このように、個別の「当たり外れ」を相殺して、全体の成長を取り込むのがインデックス投資の強みです。また、現在は世界的に「インフレ」の局面ですが、株という資産は基本的にインフレ率よりも上がりやすいという特性を持っています。そのため、インフレ分以上の成長を期待できるというのが投資の基本概念です。

なぜ損をするのか?期間と「大数の法則」の重要性

インデックス投資が「損をしにくい」と言っても、100%勝てるわけではありません。ここで重要になるのが「期間」という概念です。

「今この瞬間に投資して、1年後にプラスになっているか」と問われれば、その答えはプロでも分かりません。インデックスであっても、1年単位で見れば3割程度の確率でマイナスになっている年があるのが現実です。

しかし、この期間を2年、3年、あるいは10年と積み上げていくと、話は変わります。これが数学で習う「大数の法則」です。

  • 1年単位のプラスマイナスは激しい。
  • しかし、長期で回数を重ねるほど、結果は「期待値(プラス)」へと収束していく。

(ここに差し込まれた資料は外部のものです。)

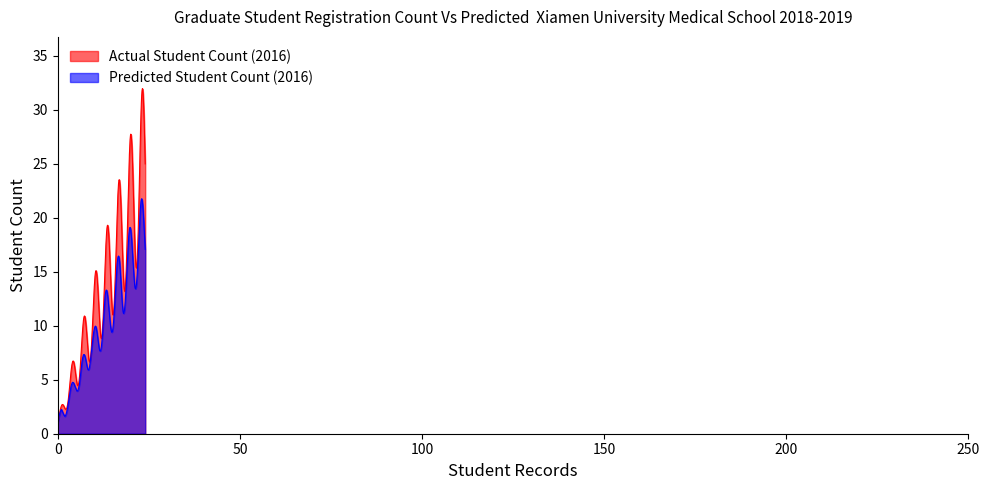

Which series has the largest total across all categories?

Actual Student Count (2016)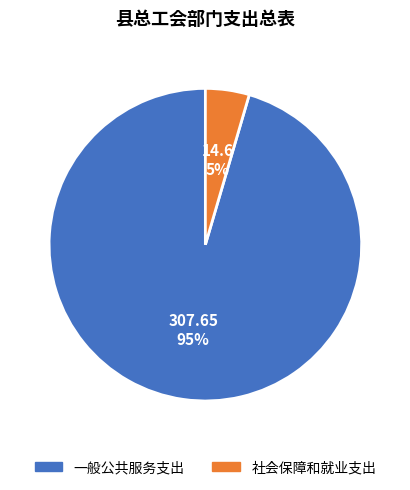

Combined, do 社会保障和就业支出 and 一般公共服务支出 account for over 50%?

Yes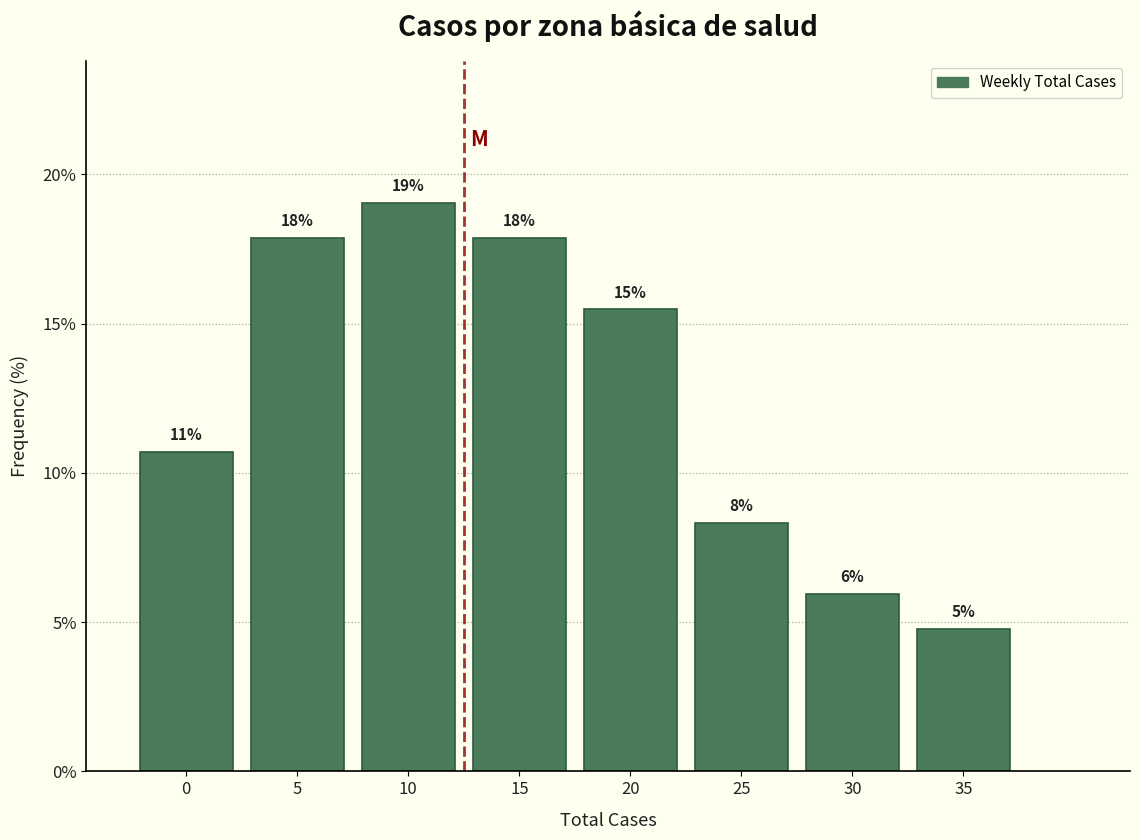

How many bars are there in total?

8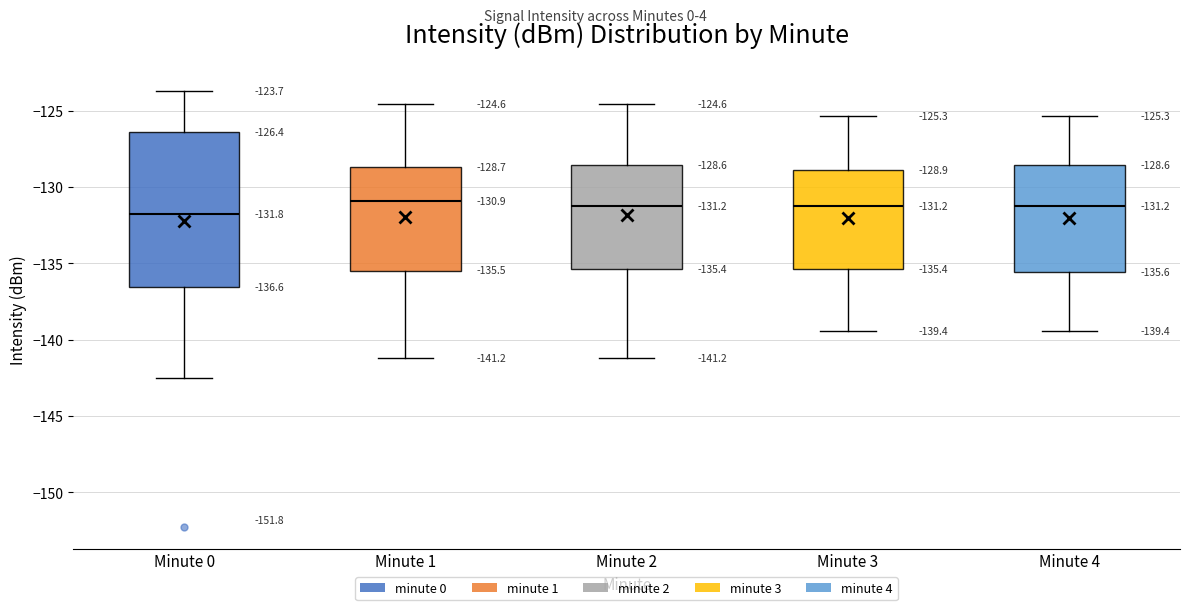

Which box is the tallest, from its lower edge to its upper edge?

Minute 0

短期的な「明日上がるか、下がるか」という予測は、限りなく50対50に近い世界(実際には51対49くらいでプラスが有利な程度)の話です。投資で勝つためには、目先の動きに左右されず、長い目線で「数の分散」「期間の分散」を徹底することが不可欠です。

初心者が失敗する「たった1つの行動」とは?

「投資は長期で見れば勝てる」と分かっていても、なぜ多くの人が損をしてしまうのでしょうか。私が周りの動きや統計を見て確信している「失敗の最大の理由」は、自ら負けを確定させてしまうこと、つまり途中でやめてしまうことです。

どんなに優れた投資対象であっても、運の要素を完全に排除することはできません。プロでも失敗することはあります。しかし、一時的な下落に耐えられず、「1年足らずで売却して投資をやめてしまう」ことこそが、最も損をする行動なのです。長い時間軸で持ち続ければプラスになったはずのものを、わざわざ負けているタイミングで手放し、負けを確定させてしまっているのです。

実は、証券会社のデータなどで「最もパフォーマンス(成績)が良い投資家」を調べると、驚きの結果が出ています。

第1位:既に亡くなっている人

第2位:投資していること自体を忘れている人

これらは冗談ではなく、本質を突いた話です。余計な売買をせず、ただひたすら「放置」し続けた人が、結果的に最も利益を上げているのです。